I'm an economics major and unfortunately the labor market doesn't need alot of economists, they prefer accountant and financne majors instated. That said, I rally hate finance,accounting, and sales, the most jobs needed. I'm working in a bank as a business analyst and I really hate it. 

I think INTPs find it very difficult to find their passion. I believe I may be good in programming, or anything that is more broad and intangible. 

I'm currently making a plan to resign after 6 month. During this time I will lose weight, save some money, search for jobs that I think I may like, search for a master program. I thinking if I stayed more than 6 month in this job the damage will be permanent.

I've officially graduated two years ago and its been simply hell. I really hope things get much better


----------



## SilverFalcon (Dec 18, 2014)

This might sound naive as I do not know what kind of experience you get doing business analyst in bank, but haven't you think about doing your own business?


----------



## noname42 (Mar 8, 2013)

SilverFalcon said:


> This might sound naive as I do not know what kind of experience you get doing business analyst in bank, but haven't you think about doing your own business?

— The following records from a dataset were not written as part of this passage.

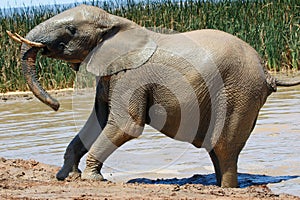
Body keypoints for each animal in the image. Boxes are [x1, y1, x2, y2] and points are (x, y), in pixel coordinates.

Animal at [7, 4, 300, 188]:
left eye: (71, 30)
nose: (56, 105)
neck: (115, 21)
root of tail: (266, 71)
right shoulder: (111, 75)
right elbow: (98, 122)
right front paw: (67, 176)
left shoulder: (132, 78)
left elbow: (124, 125)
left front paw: (91, 179)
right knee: (217, 150)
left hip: (239, 92)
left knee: (225, 147)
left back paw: (227, 190)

That my end result goal, but still Im too young.I have graduated exactly 2 years ago. 

I don't have the experience nor the money to do so. I would like to build an app or something but I lack the skill to do so.

I think what I need to do, is get a simple job with low working hours, so I can discover myself and grow.


----------



## SilverFalcon (Dec 18, 2014)

noname42 said:


> I think what I need to do, is get a simple job with low working hours, so I can discover myself and grow.


From my experience go for some challenge worth doing on full drive. You will gain more skill and experience this way and the right working habits. Take something that furthers your skills you want to use in long-term.


----------



## Fleetfoot (May 9, 2011)

noname42 said:


> That my end result goal, but still Im too young.I have graduated exactly 2 years ago.
> 
> I don't have the experience nor the money to do so. I would like to build an app or something but I lack the skill to do so.
> 
> I think what I need to do, is get a simple job with low working hours, so I can discover myself and grow.


That isn't going to cut it. Personally I'm in a simple job and all I have discovered is how miserable I am day after day.

Don't be me, please.

Instead, I suggest working on teaching yourself app programming (it's different for both Android and iPhones, but it helps to start somewhere)

I'm not too well read on the subject, but this may be a good starting point for you.

What Language Should You Build Your App With?


----------



## AesSidhe (Dec 14, 2014)

You studied economy right? Why not look into being a stock market broker? You might end up crazily rich DDDDD

And if stocks isn't your thing you might think about being a money trader, some currencies are dropping rapidly these days while others are rising. Calculate when you believe the bounce will happen for example of the ruble and buy your rubles just before you believe the bounce will happen. Then wait a few years and ping ping ping.

Of course, money trading often takes a longer time then stock trading. But it might be something interesting to look into


----------



## WilliamWaltz (Mar 3, 2015)

No boss or CEO wants that their employee to run from their job.
If you know that it's your necessity to stay in job then love your work and try to do it dedicated way. Enhance your interest in that job. then you automatically love it and earn it more from that.


----------



## PowerShell (Feb 3, 2013)

WilliamWaltz said:


> No boss or CEO wants that their employee to run from their job.
> If you know that it's your necessity to stay in job then love your work and try to do it dedicated way. Enhance your interest in that job. then you automatically love it and earn it more from that.


It doesn't work like that. Usually if you hate the job, you're going to continue to hate it. Sure you can change your thinking but eventually it comes back up and bites you and you end up hating it more.


----------



## noname42 (Mar 8, 2013)

WilliamWaltz said:


> No boss or CEO wants that their employee to run from their job.
> If you know that it's your necessity to stay in job then love your work and try to do it dedicated way. Enhance your interest in that job. then you automatically love it and earn it more from that.


You really can't like a job you genuinely hate. You can only just see the pros and cons in it and try to survive. That what I did and what I believe most people in the corporate world. For e.g I fixed my relationship with my boss and became better at my job. But still I really really hate my job and seriously thinking about quitting. 

My major issue is that after two year of working I don't know what I want.


----------



## LucasM (Jan 22, 2009)

Personally, I find I love/hate every job I've had the same. Get a job that pays ok with a decent work/life balance seems to be the most one can hope for. Even if I turned a passion into a job I'd love/hate it. Time > money > being deadbeat broke.


----------